● YOUR TASK
Could you reproduce the lines below from the one with "vfov_deg: 39.7" through the one with "f_number: 2.8"? Keep both ends and add nothing.

Records excerpted from a collection:

BEGIN

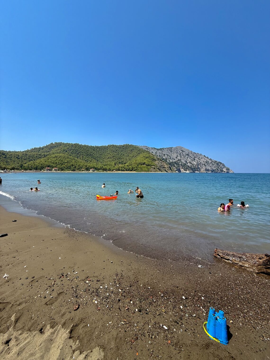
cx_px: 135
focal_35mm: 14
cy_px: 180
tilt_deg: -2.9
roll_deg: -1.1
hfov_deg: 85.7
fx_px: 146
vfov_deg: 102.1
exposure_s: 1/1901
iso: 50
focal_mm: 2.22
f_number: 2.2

END
BEGIN

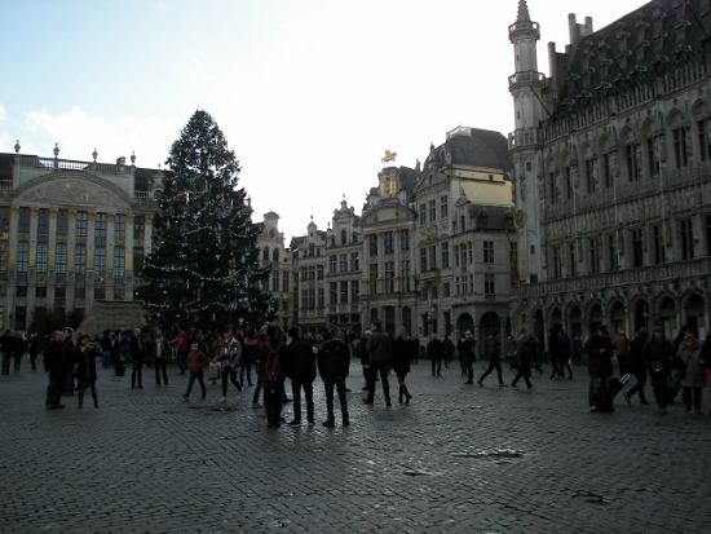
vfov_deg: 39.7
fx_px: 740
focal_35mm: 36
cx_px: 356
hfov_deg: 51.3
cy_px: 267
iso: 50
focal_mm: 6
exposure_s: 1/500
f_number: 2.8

END
BEGIN

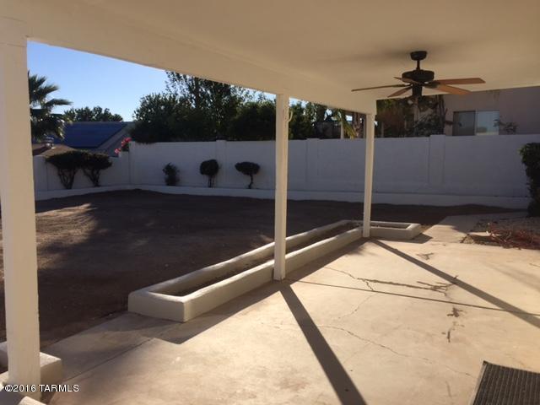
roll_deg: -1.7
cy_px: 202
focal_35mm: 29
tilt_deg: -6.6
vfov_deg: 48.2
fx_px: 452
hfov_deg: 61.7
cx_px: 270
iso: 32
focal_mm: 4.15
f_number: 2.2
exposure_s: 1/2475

END

● EXERCISE OUTPUT
vfov_deg: 39.7
fx_px: 740
focal_35mm: 36
cx_px: 356
hfov_deg: 51.3
cy_px: 267
iso: 50
focal_mm: 6
exposure_s: 1/500
f_number: 2.8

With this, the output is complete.